---
title: "What Corgi Labs Actually Does on Top of Stripe Radar"
description: "CORGI reduced disputes 59.5% and recovered $508K on a live Stripe Connect merchant. Technical deep dive on how custom ML works alongside Radar."
url: https://www.corgilabs.ai/insights/corgi-custom-fraud-model-stripe-radar-connect
published: 2026-05-17
---

# What Corgi Labs Actually Does on Top of Stripe Radar

<video src="https://tcogpkjbcipaopdsvkgf.supabase.co/storage/v1/object/public/blog-videos/1779042852981-The_Cost_of_Average__Optimizing_Stripe_Radar_with_CORGI-v2.mp4" controls playsinline preload="metadata" poster="https://tcogpkjbcipaopdsvkgf.supabase.co/storage/v1/object/public/blog-images/1779042831614-Cover_What_a_Corgi_Labs_Actually_Does.webp" style="display: block; margin-left: auto; margin-right: auto"></video>

## A 1.33 Million Transaction Test

Stripe Radar blocks fraud across its entire network. That's its strength and its limitation. When your merchant's fraud profile diverges from the platform average, Radar over-blocks. Good buyers get declined. Revenue disappears.

We evaluated CORGI on a live Stripe Connect merchant across 19 rolling out-of-time windows (May 2024 to December 2025, approximately 1.33 million transactions). The results changed how we think about what "good enough" fraud prevention actually costs. This article walks through 10 questions that cover every technical detail: how the model works, what data it needs, how it isolates lift from Radar, and where it does (and doesn't) add value.
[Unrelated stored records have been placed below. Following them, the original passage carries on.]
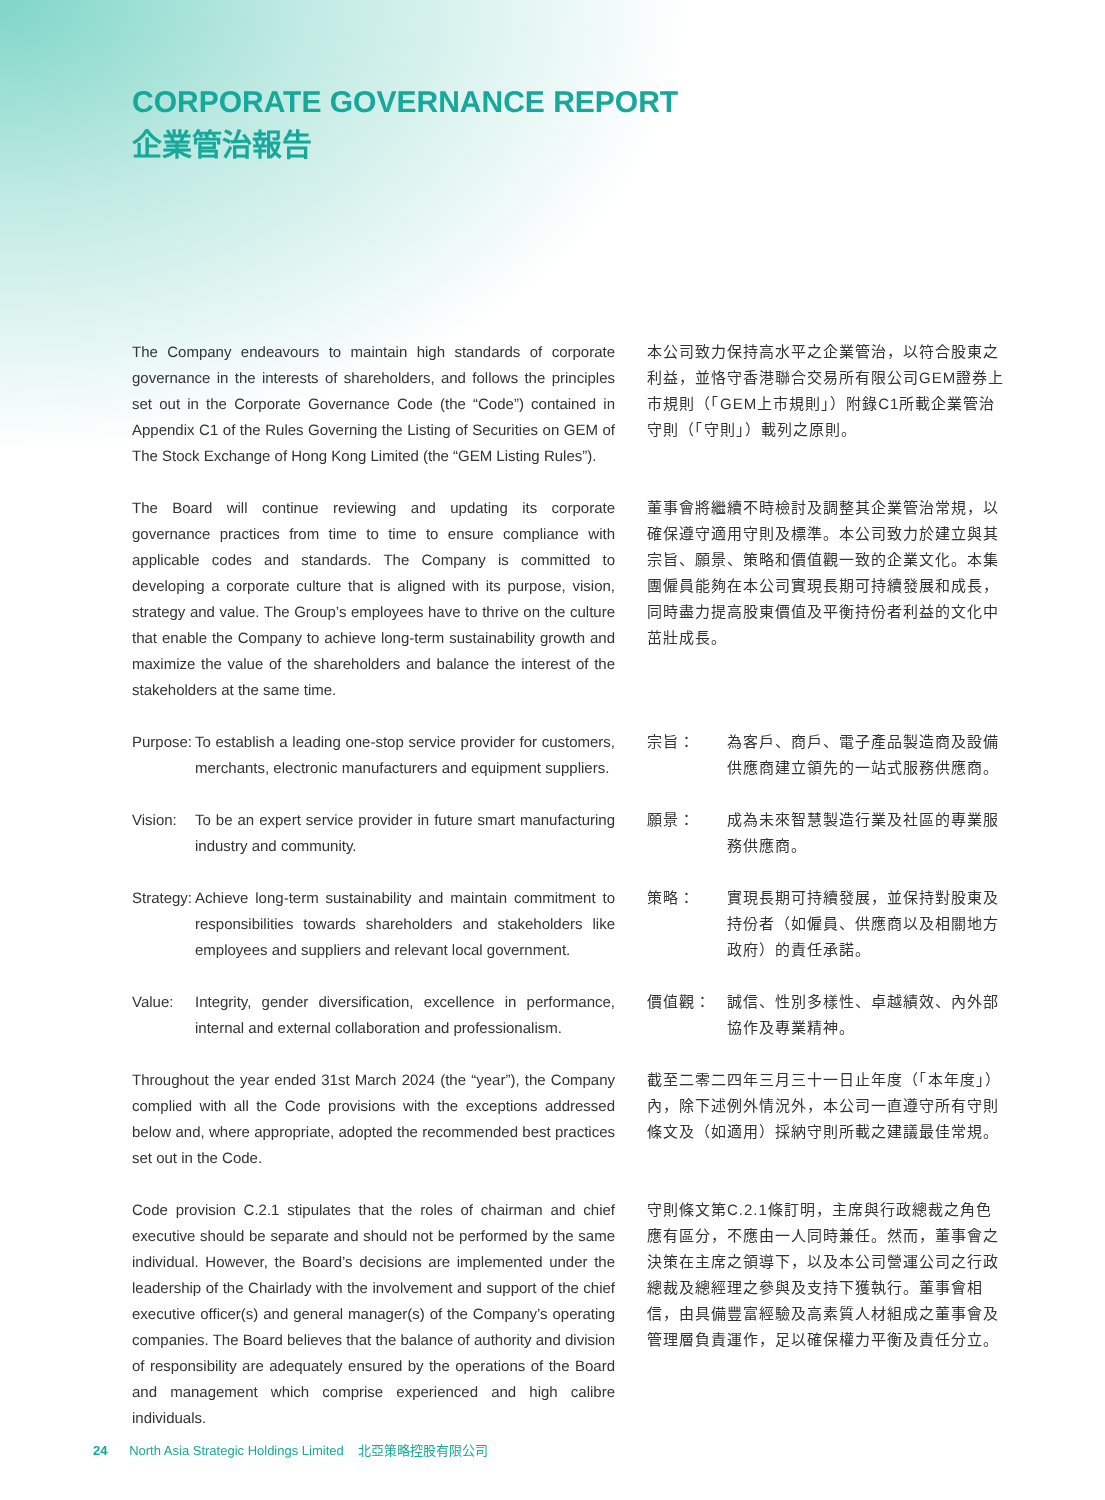CORPORATE GOVERNANCE REPORT
企業管治報告
The Company endeavours to maintain high standards of corporate governance in the interests of shareholders, and follows the principles set out in the Corporate Governance Code (the “Code”) contained in Appendix C1 of the Rules Governing the Listing of Securities on GEM of The Stock Exchange of Hong Kong Limited (the “GEM Listing Rules”).
本公司致力保持高水平之企業管治，以符合股東之利益，並恪守香港聯合交易所有限公司GEM證券上市規則（「GEM上市規則」）附錄C1所載企業管治守則（「守則」）載列之原則。
The Board will continue reviewing and updating its corporate governance practices from time to time to ensure compliance with applicable codes and standards. The Company is committed to developing a corporate culture that is aligned with its purpose, vision, strategy and value. The Group’s employees have to thrive on the culture that enable the Company to achieve long-term sustainability growth and maximize the value of the shareholders and balance the interest of the stakeholders at the same time.
董事會將繼續不時檢討及調整其企業管治常規，以確保遵守適用守則及標準。本公司致力於建立與其宗旨、願景、策略和價值觀一致的企業文化。本集團僱員能夠在本公司實現長期可持續發展和成長，同時盡力提高股東價值及平衡持份者利益的文化中茁壯成長。
Purpose: To establish a leading one-stop service provider for customers, merchants, electronic manufacturers and equipment suppliers.
宗旨： 為客戶、商戶、電子產品製造商及設備供應商建立領先的一站式服務供應商。
Vision: To be an expert service provider in future smart manufacturing industry and community.
願景： 成為未來智慧製造行業及社區的專業服務供應商。
Strategy: Achieve long-term sustainability and maintain commitment to responsibilities towards shareholders and stakeholders like employees and suppliers and relevant local government.
策略： 實現長期可持續發展，並保持對股東及持份者（如僱員、供應商以及相關地方政府）的責任承諾。
Value: Integrity, gender diversification, excellence in performance, internal and external collaboration and professionalism.
價值觀： 誠信、性別多樣性、卓越績效、內外部協作及專業精神。
Throughout the year ended 31st March 2024 (the “year”), the Company complied with all the Code provisions with the exceptions addressed below and, where appropriate, adopted the recommended best practices set out in the Code.
截至二零二四年三月三十一日止年度（「本年度」）內，除下述例外情況外，本公司一直遵守所有守則條文及（如適用）採納守則所載之建議最佳常規。
Code provision C.2.1 stipulates that the roles of chairman and chief executive should be separate and should not be performed by the same individual. However, the Board’s decisions are implemented under the leadership of the Chairlady with the involvement and support of the chief executive officer(s) and general manager(s) of the Company’s operating companies. The Board believes that the balance of authority and division of responsibility are adequately ensured by the operations of the Board and management which comprise experienced and high calibre individuals.
守則條文第C.2.1條訂明，主席與行政總裁之角色應有區分，不應由一人同時兼任。然而，董事會之決策在主席之領導下，以及本公司營運公司之行政總裁及總經理之參與及支持下獲執行。董事會相信，由具備豐富經驗及高素質人材組成之董事會及管理層負責運作，足以確保權力平衡及責任分立。
24 North Asia Strategic Holdings Limited 北亞策略控股有限公司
## 1. Measurable Lift Over Radar on Stripe Connect

We evaluated CORGI across the 10 windows where the model produced actionable signal (AUC 82.7% to 96.6%). The numbers tell a clear story:

- **Dispute rate reduction:** 0.41% to 0.17% (59.5% reduction, 1,667 disputes prevented)
- **Flag rate:** 0.53% of transaction volume, meaning 99.47% of transactions pass untouched
- **Aggregate precision:** 45.7% (nearly half of flagged transactions were true disputes)
- **Net revenue impact:** +$508K over the evaluation period ($525K in dispute savings minus $17K in margin loss from false declines)

### How We Isolate Lift from Radar

Three mechanisms ensure we measure incremental lift, independent of attribution overlap.

**CORGI trains exclusively on Radar-approved traffic.** Its learned signal is, by construction, orthogonal to what Radar already catches. Any dispute CORGI identifies is one Radar missed.

**Radar's outcome_risk_score is included as an input feature.** SHAP analysis confirms the model's top predictors are merchant-specific behavioral aggregates (card fingerprint dispute velocity, spend spike detection, email-level volume anomalies) rather than the Radar score itself.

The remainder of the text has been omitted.